Facilitadas pelas secas, as queimadas geradas por ações criminosas se espalham pelas florestas. Especialista em Conservação do WWF-Brasil, Daniel Silva lembra que o desmatamento na Amazônia vem sendo reduzido pela a atual gestão do governo federal. Ainda assim, o nível de devastação é muito grande.

— Por isso, o fortalecimento de medidas de comando e controle precisa continuar, os órgãos de fiscalização bem como os povos originários que preservam a floresta precisam ser valorizados e apoiados — afirmou.

Nesta segunda (9) termina o prazo dado pelo STF para que o governo brasileiro apresente um plano de ações de combate às queimadas.

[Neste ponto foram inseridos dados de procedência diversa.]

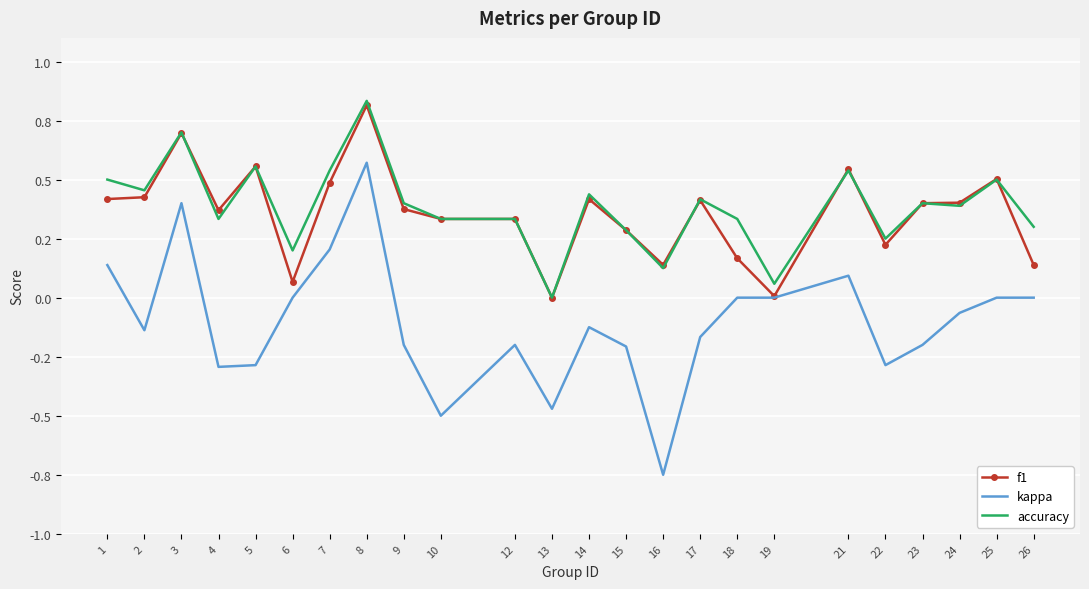

Reading right to left, transcribe all the data shown in this chart.

f1: 0.1	0.5	0.4	0.4	0.2	0.5	0.0	0.2	0.4	0.1	0.3	0.4	0.0	0.3	0.3	0.4	0.8	0.5	0.1	0.6	0.4	0.7	0.4	0.4
kappa: 0.0	0.0	-0.1	-0.2	-0.3	0.1	0.0	0.0	-0.2	-0.8	-0.2	-0.1	-0.5	-0.2	-0.5	-0.2	0.6	0.2	0.0	-0.3	-0.3	0.4	-0.1	0.1
accuracy: 0.3	0.5	0.4	0.4	0.2	0.5	0.1	0.3	0.4	0.1	0.3	0.4	0.0	0.3	0.3	0.4	0.8	0.5	0.2	0.6	0.3	0.7	0.5	0.5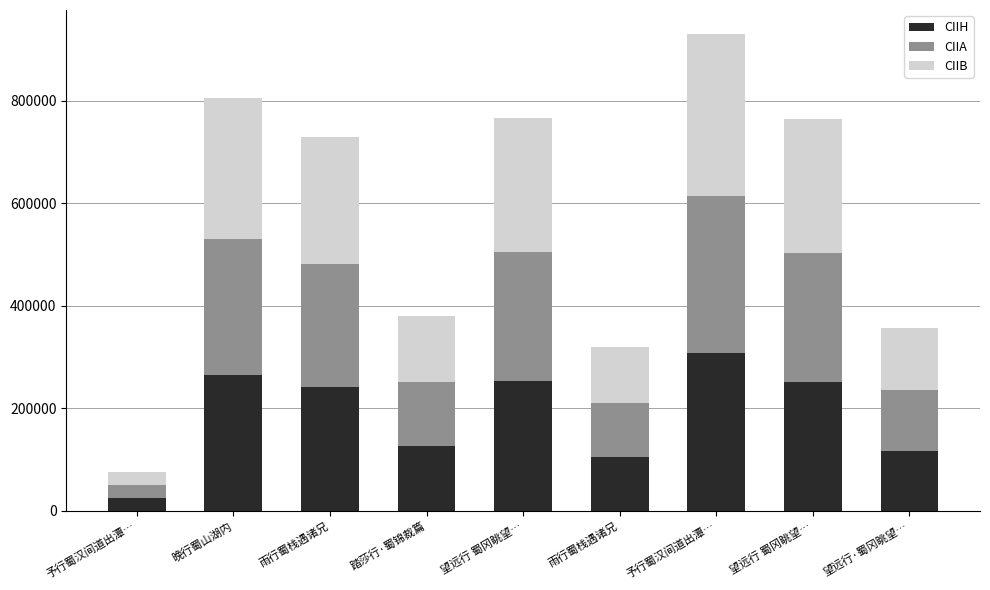

What is the sum of the CIIA values at 望远行 蜀冈眺望… and 晚行蜀山湖内?

517685.5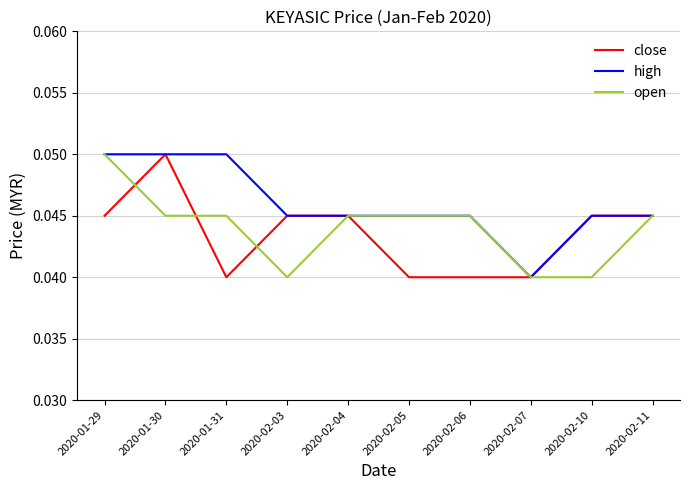

The close series shows 0.1 at 2020-02-10. True or false?

False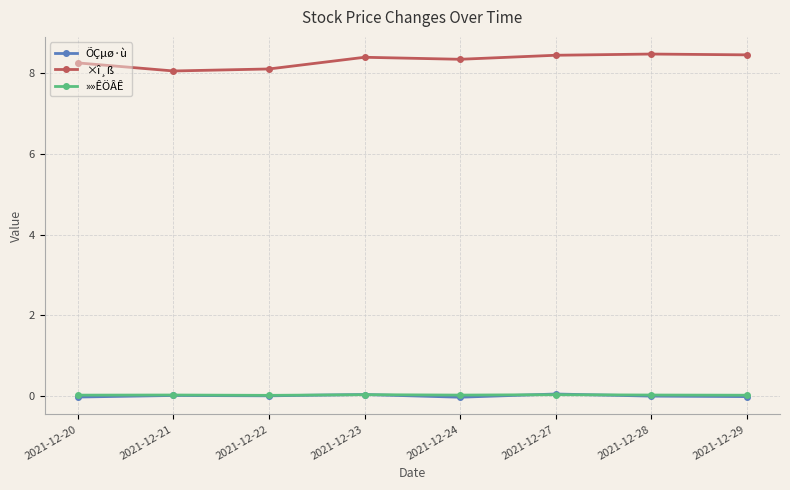

True or false: ×î¸ß has more than 2 interior local peaks.

False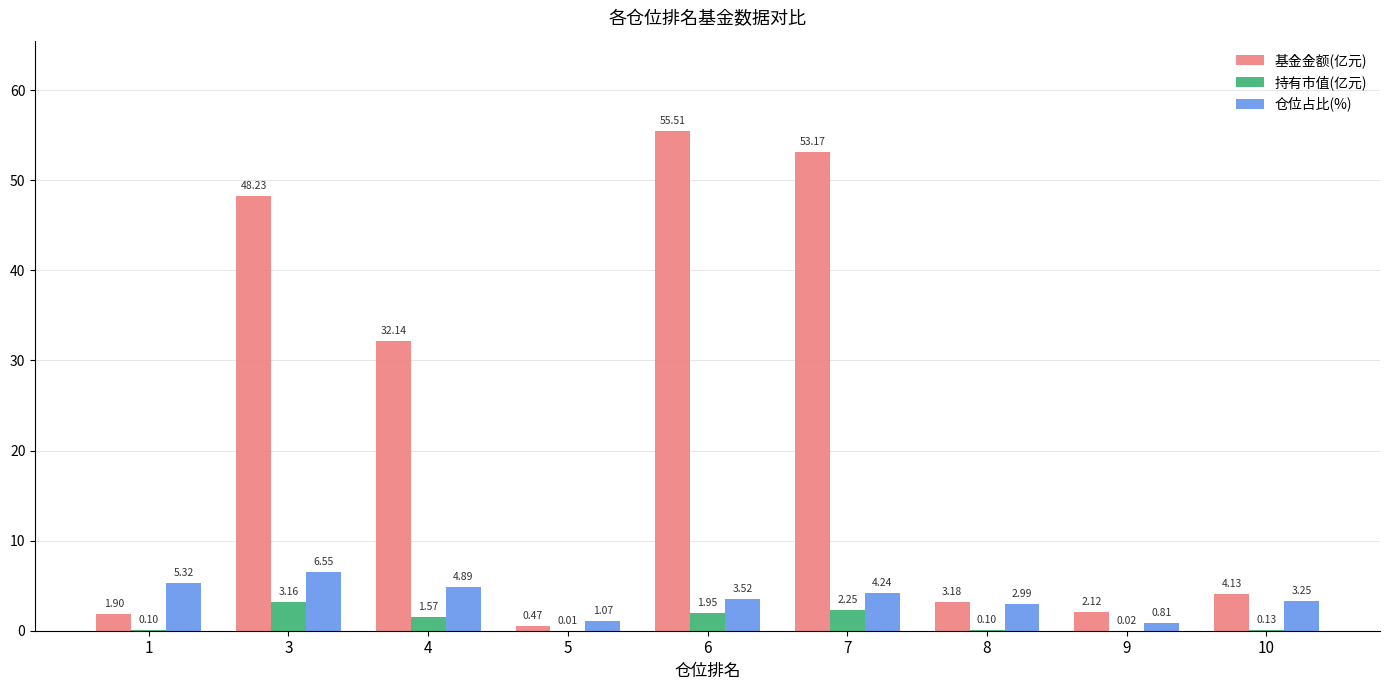

What are all the series names shown in the legend?

基金金额(亿元), 持有市值(亿元), 仓位占比(%)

Fumaça se espalha pelo paí

Além da perda de vegetação, a fumaça das queimadas tomou grande parte do país. Como mostrou O GLOBO, a poluição já chegou no Sul e Sudeste do país. Isso acontece porque um forte corredor de ar desce do Norte do país até o Sul, passando inclusive por Bolívia e Paraguai, na direção do Oceano Atlântico. Depois, ele é “empurrado” para o Sudeste, devido ao ar frio do polo sul. Essa dinâmica é normalmente chamada de “rios voadores”, pois traz a umidade da Amazônia e favorece as chuvas no Centro-Sul do país. Mas, com a seca e as queimadas, o corredor vem trazendo fumaça e calor.

Henrique Bernini, pesquisador de sensoriamento remoto, diz que a fumaça da Amazônia está se espalhando pelo Peru, Colômbia e Equador. Uma situação anormal:

— Tem muita ocorrência ao mesmo tempo queimando uma vegetação que está sob efeito de uma sequência de ondas de calor — explica Bernini. — Esse cenário é de guerra. Esse tanto de fumaça é suficiente para tornar a Amazônia um dos lugares que mais contribui para as mudanças climáticas, enquanto deveria ser o lugar com maior potencial de reverter a situação.

Ar poluído

Segundo monitoramento da IQAir, empresa suíça de tecnologia de qualidade do ar, Porto Velho (RO), Rio Branco (AC) e São Paulo (SP), em ordem, foram as três cidades com maiores níveis de poluição no mundo, no domingo (8).

De acordo com os dados da IQAir, Porto Velho está com índice de qualidade do ar 210, o que é considerado “muito insalubre”. A empresa utiliza uma métrica que considera os seis poluentes principais da atmosfera, como partículas finas e monóxido de carbono. Os valores são padronizados pela Agência de Proteção Ambiental dos EUA (EPA) e varia de 0 a 500.

De zero a 50, o ar é considerado de boa qualidade. Do índice 51 ao 100, é moderado. A partir do 101, o resultado indica riscos maiores de saúde, por insalubridade. A partir do número 201, o ar é “muito insalubre”. Assim, São Paulo atingiu o nível insalubre, enquanto Porto Velho e Rio Branco alcançaram o “muito insalubre”.

Meteorologista e coordenador do Laboratório de Análise e Processamento de Imagens de Satélites (Lapis), Humberto Barbosa destaca que o nível de poluição se associa à degradação ambiental na Amazônia.

— Não é nenhuma surpresa (os índices), porque quando se fala poluição basicamente é em função das queimadas. É o principal agente poluidor nesse momento. Mas muito mais grave que isso é a degradação. Quanto mais degradada a área, maior a chance de as queimadas aumentarem e de ter mais poluição. A área é mais poluída porque foi mais degradada e mais desmatada.

Lula e ministros vão a Manaus

O presidente Luiz Inácio Lula da Silva embarca no final da tarde desta segunda-feira para Manaus (AM) para tratar sobre a seca que atinge a região amazônica. Lula antecipou a ida, inicialmente prevista para terça, pelo desejo de adiantar as conversas sobre o assunto que preocupa o Palácio do Planalto. Um panorama da situação da região foi levado a Lula pelo ministro de Relações Institucionais, Alexandre Padilha, que na semana passada esteve em Manaus.

O presidente viajará acompanhado de ministros da Casa Civil, Rui Costa, Defesa, José Múcio Monteiro e do Meio Ambiente, Marina Silva. Na terça, Lula ficará a região de Tefé (AM) e em Manaus fará encontro com prefeitos de municípios afetados pela seca. Está previsto o anúncio de crédito extraordinário e medidas de combate a estiagem.